Hamadoun Kassogué dit Kerfa, comédien : « Le théâtre est là pour soigner les tares de la société »

L’association culturelle « Acte Sept » a organisé un Café littéraire et artistique, ce samedi 23 octobre 2021, à son siège, sis à ACI 2000. Cette dernière session avait comme invité l’homme de théâtre, l’acteur et comédien Hamadoun Kassogué dit « Kerfa ».

Dans ses mots de bienvenue, le président de l’association culturelle « Acte Sept », Adama Traoré, a invité les jeunes à l’écoute et au travail. Selon lui, c’est une chance pour les jeunes d’avoir Hamadoun Kassogué comme l’invité de ce numéro du Café littéraire et artistique.

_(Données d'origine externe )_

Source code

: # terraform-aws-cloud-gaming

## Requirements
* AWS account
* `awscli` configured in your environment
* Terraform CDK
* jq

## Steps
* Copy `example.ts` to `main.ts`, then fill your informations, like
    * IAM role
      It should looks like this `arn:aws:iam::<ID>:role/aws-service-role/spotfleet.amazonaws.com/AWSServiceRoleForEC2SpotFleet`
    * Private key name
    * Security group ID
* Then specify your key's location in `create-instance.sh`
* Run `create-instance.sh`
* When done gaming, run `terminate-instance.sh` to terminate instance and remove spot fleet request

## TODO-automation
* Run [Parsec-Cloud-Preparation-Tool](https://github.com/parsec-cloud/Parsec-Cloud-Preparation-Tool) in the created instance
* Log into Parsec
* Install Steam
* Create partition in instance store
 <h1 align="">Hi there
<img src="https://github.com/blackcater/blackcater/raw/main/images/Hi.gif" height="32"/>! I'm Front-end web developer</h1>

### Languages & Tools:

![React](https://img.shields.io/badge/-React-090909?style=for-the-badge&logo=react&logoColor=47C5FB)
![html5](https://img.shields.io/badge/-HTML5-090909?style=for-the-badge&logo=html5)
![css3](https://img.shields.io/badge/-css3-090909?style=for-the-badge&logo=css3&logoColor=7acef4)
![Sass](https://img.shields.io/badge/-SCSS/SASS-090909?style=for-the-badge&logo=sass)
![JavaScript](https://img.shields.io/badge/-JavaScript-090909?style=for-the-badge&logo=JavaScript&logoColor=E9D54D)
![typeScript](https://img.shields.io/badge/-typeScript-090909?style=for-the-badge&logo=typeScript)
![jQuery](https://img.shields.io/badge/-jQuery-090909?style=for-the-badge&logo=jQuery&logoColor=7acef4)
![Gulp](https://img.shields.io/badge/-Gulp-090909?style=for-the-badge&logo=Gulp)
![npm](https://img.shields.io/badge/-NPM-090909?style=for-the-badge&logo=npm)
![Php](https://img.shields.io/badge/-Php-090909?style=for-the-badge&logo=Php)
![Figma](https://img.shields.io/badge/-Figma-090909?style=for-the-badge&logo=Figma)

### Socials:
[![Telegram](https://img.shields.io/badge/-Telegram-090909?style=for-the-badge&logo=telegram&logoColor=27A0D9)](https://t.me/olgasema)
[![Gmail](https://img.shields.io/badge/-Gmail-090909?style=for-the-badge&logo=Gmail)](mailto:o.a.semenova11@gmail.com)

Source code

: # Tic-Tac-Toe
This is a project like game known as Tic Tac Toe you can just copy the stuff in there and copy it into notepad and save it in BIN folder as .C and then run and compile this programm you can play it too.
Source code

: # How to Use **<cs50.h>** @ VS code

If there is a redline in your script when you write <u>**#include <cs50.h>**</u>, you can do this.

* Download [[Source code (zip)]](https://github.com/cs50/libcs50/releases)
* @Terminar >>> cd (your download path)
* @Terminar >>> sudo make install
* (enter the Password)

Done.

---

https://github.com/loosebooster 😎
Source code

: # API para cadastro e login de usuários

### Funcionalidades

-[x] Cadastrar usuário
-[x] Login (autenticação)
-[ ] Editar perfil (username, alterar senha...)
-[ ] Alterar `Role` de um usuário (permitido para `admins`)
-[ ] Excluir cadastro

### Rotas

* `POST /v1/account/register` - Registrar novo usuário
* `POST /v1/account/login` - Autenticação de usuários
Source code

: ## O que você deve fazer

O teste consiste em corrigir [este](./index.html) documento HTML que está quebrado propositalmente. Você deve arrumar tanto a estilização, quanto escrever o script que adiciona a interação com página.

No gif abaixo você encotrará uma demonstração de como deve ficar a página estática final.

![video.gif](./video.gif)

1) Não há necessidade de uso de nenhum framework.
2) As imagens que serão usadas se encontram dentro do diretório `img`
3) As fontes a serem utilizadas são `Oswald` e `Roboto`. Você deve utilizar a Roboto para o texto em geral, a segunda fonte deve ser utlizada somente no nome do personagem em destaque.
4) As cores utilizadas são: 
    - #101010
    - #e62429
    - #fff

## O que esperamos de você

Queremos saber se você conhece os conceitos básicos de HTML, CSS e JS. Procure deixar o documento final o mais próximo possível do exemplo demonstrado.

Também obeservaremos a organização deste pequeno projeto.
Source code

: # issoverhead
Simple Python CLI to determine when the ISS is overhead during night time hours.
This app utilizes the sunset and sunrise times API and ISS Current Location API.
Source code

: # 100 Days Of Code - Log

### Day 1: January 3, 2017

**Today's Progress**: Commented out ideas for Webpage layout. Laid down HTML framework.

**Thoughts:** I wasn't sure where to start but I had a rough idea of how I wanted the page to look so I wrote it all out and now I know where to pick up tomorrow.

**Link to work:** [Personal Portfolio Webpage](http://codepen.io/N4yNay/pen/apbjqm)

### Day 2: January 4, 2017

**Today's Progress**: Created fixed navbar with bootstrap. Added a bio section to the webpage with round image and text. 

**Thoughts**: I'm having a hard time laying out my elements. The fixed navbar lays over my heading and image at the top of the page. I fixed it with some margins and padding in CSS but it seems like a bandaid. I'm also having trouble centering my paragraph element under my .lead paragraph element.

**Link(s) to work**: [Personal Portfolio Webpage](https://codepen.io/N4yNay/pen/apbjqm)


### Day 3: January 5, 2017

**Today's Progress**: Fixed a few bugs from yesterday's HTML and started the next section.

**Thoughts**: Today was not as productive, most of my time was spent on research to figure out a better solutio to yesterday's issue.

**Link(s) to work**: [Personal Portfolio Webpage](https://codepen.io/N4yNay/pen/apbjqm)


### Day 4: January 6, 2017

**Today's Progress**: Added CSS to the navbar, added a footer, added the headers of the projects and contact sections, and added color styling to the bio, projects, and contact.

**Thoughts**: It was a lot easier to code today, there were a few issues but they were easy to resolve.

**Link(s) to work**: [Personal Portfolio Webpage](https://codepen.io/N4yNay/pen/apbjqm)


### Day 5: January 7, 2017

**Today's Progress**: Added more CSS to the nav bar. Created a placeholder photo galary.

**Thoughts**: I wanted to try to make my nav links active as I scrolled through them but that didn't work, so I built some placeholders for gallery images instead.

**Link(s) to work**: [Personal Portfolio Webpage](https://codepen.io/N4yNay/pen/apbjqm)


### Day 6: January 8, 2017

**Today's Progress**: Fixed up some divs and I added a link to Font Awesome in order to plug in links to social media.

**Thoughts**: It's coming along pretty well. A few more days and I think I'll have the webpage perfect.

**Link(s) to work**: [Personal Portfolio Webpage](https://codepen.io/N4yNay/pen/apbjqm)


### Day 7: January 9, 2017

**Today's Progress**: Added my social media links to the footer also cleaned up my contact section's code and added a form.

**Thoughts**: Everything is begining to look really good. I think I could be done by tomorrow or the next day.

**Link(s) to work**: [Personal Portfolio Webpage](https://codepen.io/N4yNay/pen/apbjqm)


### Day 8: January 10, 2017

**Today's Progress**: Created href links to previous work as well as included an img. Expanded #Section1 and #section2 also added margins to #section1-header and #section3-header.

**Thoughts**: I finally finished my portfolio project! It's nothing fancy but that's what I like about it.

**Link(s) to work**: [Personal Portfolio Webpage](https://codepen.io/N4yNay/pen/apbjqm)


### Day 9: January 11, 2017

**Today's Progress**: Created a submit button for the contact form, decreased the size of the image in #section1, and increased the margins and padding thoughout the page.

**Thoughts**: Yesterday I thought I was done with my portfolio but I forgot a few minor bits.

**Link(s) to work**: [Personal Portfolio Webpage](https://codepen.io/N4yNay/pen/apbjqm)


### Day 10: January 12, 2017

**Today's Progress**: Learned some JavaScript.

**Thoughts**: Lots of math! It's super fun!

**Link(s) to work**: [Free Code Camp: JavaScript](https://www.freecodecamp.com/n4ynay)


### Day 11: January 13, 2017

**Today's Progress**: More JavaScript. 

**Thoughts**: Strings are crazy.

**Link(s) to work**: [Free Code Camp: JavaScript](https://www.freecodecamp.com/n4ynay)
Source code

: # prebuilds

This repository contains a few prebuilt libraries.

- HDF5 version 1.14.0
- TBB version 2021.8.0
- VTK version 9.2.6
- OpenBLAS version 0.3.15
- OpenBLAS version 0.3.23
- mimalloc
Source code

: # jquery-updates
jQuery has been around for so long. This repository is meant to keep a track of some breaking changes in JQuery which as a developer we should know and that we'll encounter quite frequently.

A Bamako, on le connaît plus sous le nom de « Kerfa », personnage du film ”Sia, le python”. Hamadoun Kassogué est un artiste, pas comme les autres. En effet, il a un parcours atypique. Enseignant, cultivateur, manœuvre sur des chantiers, commerçant et videur de latrines, Hamadoun Kassogué, venu de son Kendié natal, situé dans le cercle de Bandiagara, a tout essayé avant de trouver sa voie dans le théâtre, puis le cinéma.

De videur de latrine, Hamadoun Kassogué, a dû se sacrifier et subir plusieurs injustices avant d’atteindre le sommet de son art. Sorti major de sa promotion en section Art dramatique de l’Institut National des Arts (INA), Hamadoun Kassogué s’est vu refusé la bourse à l’étranger à plusieurs reprises. Ecrivain de pièces de théâtre, il a invité les comédiens à être des modèles, des exemples.

Selon lui, c’est par accident qu’il est devenu un homme de cinéma. Les enseignants se sont vite rendus compte qu’il avait un niveau passable. « Au détour d’une ruelle de Bamako, j’ai rencontré le directeur de l’époque de l’Institut National des Arts qui m’a informé de la décision du ministre des Arts, de la Culture et des Sports de m’ouvrir les portes de l’INA. Pour quelqu’un qui avait tout essayé pour accéder à cette école, vous comprenez mon excitation. Ce jour-là, j’ai passé la nuit devant la porte du ministre afin de pouvoir le voir pour la réalisation de sa décision », a témoigné Hamadoun Kassogué.

Et, le matin, a-t-il avancé, la surprise du ministre fut grande de voir devant son portail, le meilleur acteur de l’école normale.  Il lui donna un mot à l’intention de Mamadou Somé, directeur à l’époque de l’INA.

Au cours de ce Café littéraire et artistique, il a mis l’accent sur l’importance du théâtre dans la société. « Le théâtre est là pour soigner les tares de la société. L’homme de théâtre n’a pas droit à l’erreur », a souligné Hamadoun Kassogué. « Le comédien est comme un footballeur, il se vend. Si vous êtes bien, vous vous vendez. La première qualité d’un artiste, d’est l’humilité », a-t-il soutenu avec insistance. Selon lui, l’homme de théâtre est là pour donner des leçons : «Il a une mission noble, sacrée, magnanime, civilisatrice qui forme les gens. Au théâtre, on ne peut pas mentir. »

Répondant aux questions des uns et des autres, Hamadoun Kassogué, qui aime jouer le rôle de fou dans les films, a déploré le fait que le conte, qui est une école, est complètement délaissé aujourd’hui. Par ailleurs, il a invité les jeunes à être sérieux dans tout ce qu’ils font.

Cet artiste malien, dont le talent n’est plus à démontrer, fait l’objet d’une forte demande de la part des réalisateurs européens qui sont intéressés par sa vie comme trame de films documentaires. L’homme a joué dans plusieurs films comme: ‘’Les aventures de Séko’’ de Habib Dembélé, ‘’Bamako’’ de Abdrouramane Sissako de la Mauritanie, ‘’Le sage de Badiangara’’ de Louis Deck (France), où en plus d’être acteur, il fut assistant réalisateur, etc.